JAKARTA – Sidang lanjutan peninjauan kembali (PK) yang diajukan oleh Mayjen TNI (Purn) Adam Rachmat Damiri dalam perkara dugaan tindak pidana korupsi pengelolaan dana PT Asabri (Persero) kembali digelar di Pengadilan Negeri (PN) Jakarta Pusat, Senin (10/11/2025).
Sidang yang dipimpin oleh majelis hakim PN Jakarta Pusat ini menghadirkan sejumlah ahli, di antaranya ahli pidana, ahli keuangan, dan ahli investasi, guna memberikan keterangan mendalam terkait adanya unsur hukum baru (novum) yang diajukan dalam permohonan PK tersebut.
Dalam persidangan, Mahmud Mulyadi, ahli hukum pidana dari Fakultas Hukum Universitas Sumatera Utara (USU), memberikan pandangannya terkait makna “keadaan baru” dalam konteks hukum pidana dan peraturan perundang-undangan.
Menurutnya, suatu keadaan baru dapat dijadikan dasar peninjauan kembali apabila memiliki keterkaitan dengan fakta hukum yang sebelumnya belum muncul atau belum diketahui saat pemeriksaan di pengadilan.
“Kalau ada peraturan baru lahir setelah perkara itu berjalan, maka perlu dilihat apakah peraturan tersebut bisa menguntungkan terdakwa.
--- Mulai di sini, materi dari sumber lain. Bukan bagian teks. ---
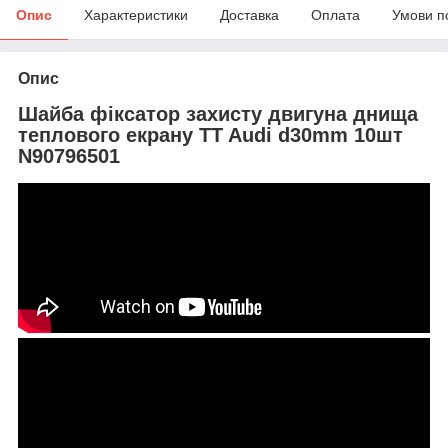
Опис
Характеристики
Доставка
Оплата
Умови п
Опис
Шайба фіксатор захисту двигуна днища
теплового екрану TT Audi d30mm 10шт
N90796501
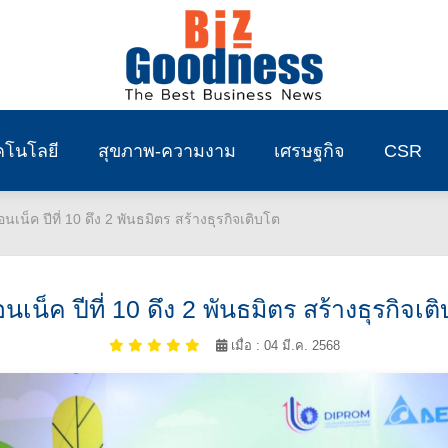
คโนโลยี
สุขภาพ-ความงาม
เศรษฐกิจ
CSR
นเน็ค ปีที่ 10 ดึง 2 พันธมิตร สร้างธุรกิจเติบโต
เน็ค ปีที่ 10 ดึง 2 พันธมิตร สร้างธุรกิจเต
เมื่อ : 04 มี.ค. 2568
Dalam konteks asas hukum pidana, Pasal 1 Ayat (2) KUHP menyatakan bahwa peraturan yang lebih menguntungkan terdakwa dapat diberlakukan surut,” jelas Mahmud Mulyadi di hadapan Jaksa Penuntut Umum (JPU).
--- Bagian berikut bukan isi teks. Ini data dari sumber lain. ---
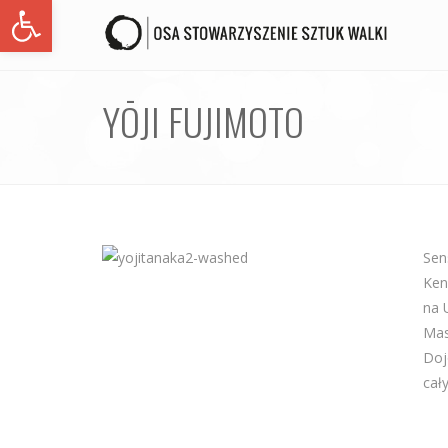
Open toolbar
YŌJI FUJIMOTO
Sen
Ken
na 
Mas
Doj
cał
Ia juga mencontohkan, apabila ada dokumen atau surat yang muncul setelah perkara selesai namun dapat menerangkan kondisi masa lalu secara signifikan, maka hal itu dapat dianggap sebagai keadaan baru (novum) yang sah untuk dijadikan dasar PK.
Usai sidang, Deolipa Yumara, kuasa hukum Adam Rachmat Damiri, menjelaskan kepada wartawan bahwa inti dari permohonan PK ini terletak pada ketidakjelasan penetapan kerugian negara dan ketidakterlibatan kliennya secara langsung maupun tidak langsung dalam penggunaan dana PT Asabri (Persero).
“Persoalan utama dalam putusan terdahulu adalah kerugian negara yang belum pasti dan belum nyata. Namun, klien kami sudah lebih dulu dipersalahkan dan dihukum. Padahal, pada masa jabatan beliau, tidak pernah ada aliran dana yang masuk atau digunakan secara pribadi,” tegas Deolipa.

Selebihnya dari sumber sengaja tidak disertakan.